This semester I have been working on a unit on sustainability with my year 5 classes. Their challenge has been ‘How can we become more responsible users of plastic as a community?’ I’ve learnt a lot about this topic through preparing resources for these classes and from what the kids have discovered and shared. But in a round-about way it has also led me to reflect on my teaching practice.
Last week I attended the 2019 EduTECH Conference. I was really lucky to be able to attend to learn from connect and share with so many amazing educators. I was also lucky and grateful that the conference was held in Singapore. Food and eating is very important in the Singaporean culture. There is so much variety and everywhere you look, there are restaurants, cafes, Hawker stalls or street food. So as you do in Singapore …I ate out a lot!
One thing I noticed about eating out so much is the amount of single-use plastic Singaporeans use and it made me think about my year 5 classes and the problem I challenged them with. It made me think about how authentic it would be to challenge them with how Singapore could reduce their plastic use. At this point, I have to say I’m not having a go at Singapore or accusing them of overusing plastics. I’m sure it’s something they’ve been thinking about and working on, long before I started this blog. After all, they are an island and don’t have near as much space for landfill or issues associated with disposing of plastics.
However, it got me thinking about global issues of the future and how kids in my classes today are going to be faced with solving them. It got me reflecting on whether I am doing all I can to prepare them to face these big challenges and what could I do better. It got me thinking about what is required to prepare kids for this. And the results of my musings are:
Mindsets – Nothing good can occur without the right frame of mind. Emotional intelligence needs to be something all teachers are developing in students, not just for life beyond school, but for their learning in school also. Students need to have the attitude to understand the difference between failure and failing. The ability to value and build on mistakes. Afterall, some of the greatest inventions the world has seen came from failures. Teachers need to be careful in modelling these mindsets in class. Things like praising effort rather than just talent. Highlighting and celebrating failures. Being vulnerable enough to admit their own failures. Pointing out that there are more ways than one to get an answer and constantly encouraging students to aim for progress rather than perfection.

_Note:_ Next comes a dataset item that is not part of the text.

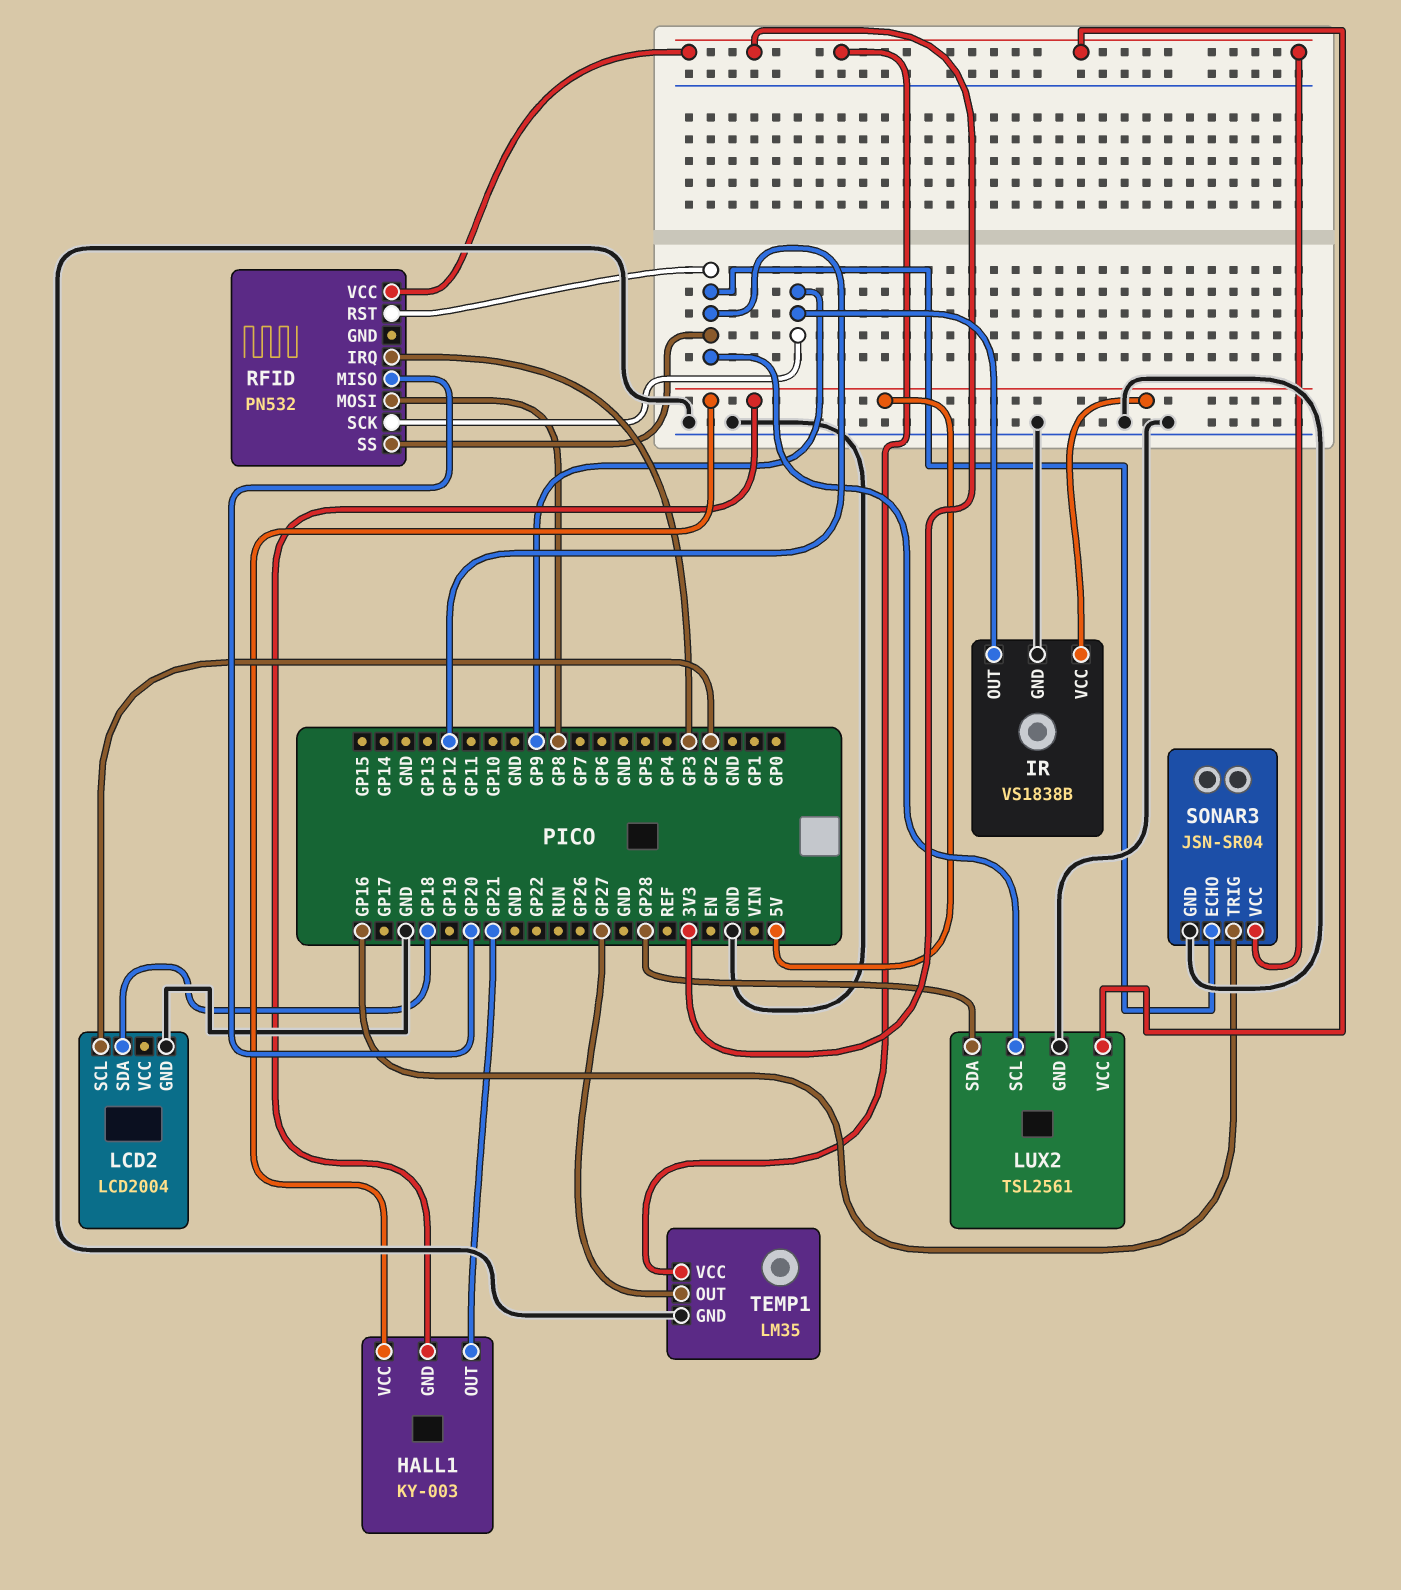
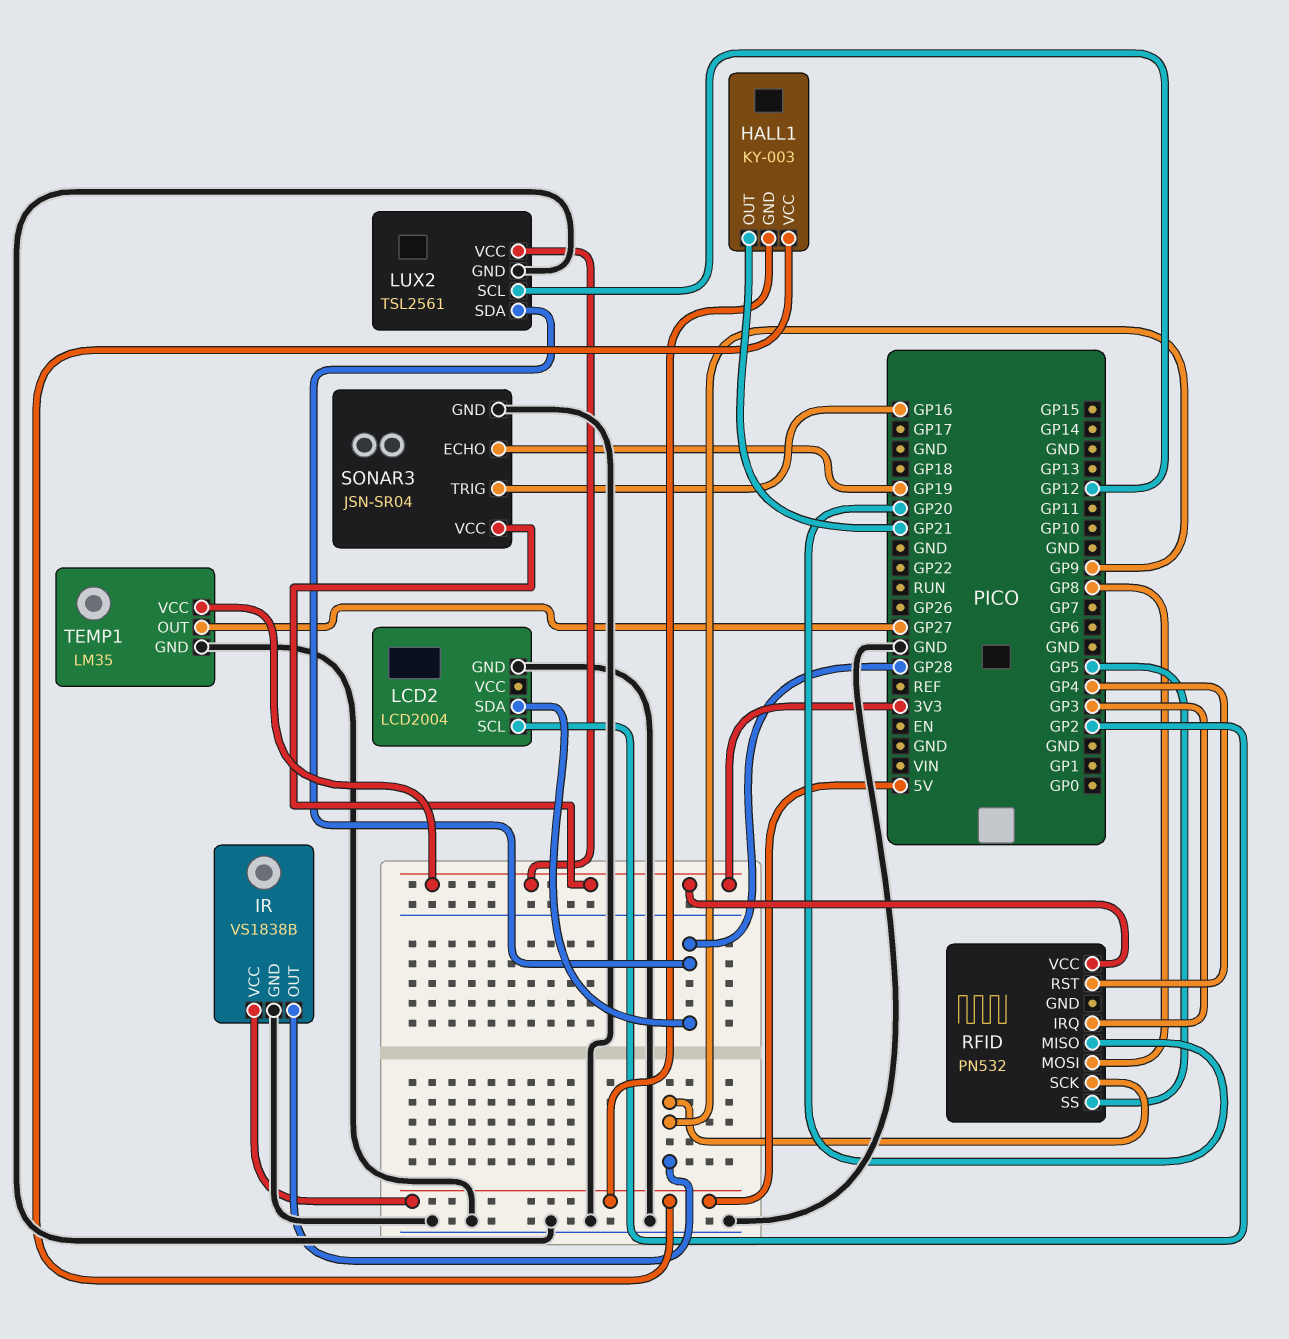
LCD2 pin SDA: GP18 -> GP28
RFID pin RST: GP12 -> GP4
RFID pin SS: GP12 -> GP5
SONAR3 pin ECHO: GP12 -> GP19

Collaboration – I have been listening to an audio book by Shane Snow called Dream Teams. He discusses the benefits of working as a team. Using each member of the team’s unique backgrounds, cultures, experience or point of view as a way of not just solving problems or creating solutions but to provide a variety of methods and options. The big issues of the future such as global warming, lack of water, medical breakthroughs are going to require teams of people collaborating to create solutions. Teams that are going to be able to value others’ ideas and contributions as well as their own and build on these. Individuals who will be able to compromise and sacrifice their ideas for the benefit of getting the best result. Teams that accept diversity and are able to collaborate globally. Teachers need to provide learning experiences where students can connect with a variety of people. Opportunities for students to collaborate and develop communication and teamwork.
Provide authentic learning experiences – By providing authentic learning experiences, students will not just develop a sense of, ‘I can do this’ but will also understand ‘why’ they are learning this way. These learning experiences need to provide students with opportunity to collaborate with others. Perhaps other students or teachers outside of their classroom or experts in the required area. Opportunities where students get to empathise with consumers or those affected and get to experience things from a different point of view. To experience a world outside of their own. Opportunities where students can develop confidence and understanding of the importance of a growth mindset. Opportunities where students can be empowered by working on problems, with people, like in life beyond school.
Even the oldest students I teach are 6-7 years away from graduating school. What will their world look like in 2026? One thing I do know is that the world around us will continually change and, as a teacher, I need to change with it. I need to have the mindset to keep developing my practice. I have to collaborate with others to do this and I have to bring my authentic experiences, like observing the world around me (like in Singapore) into my classes.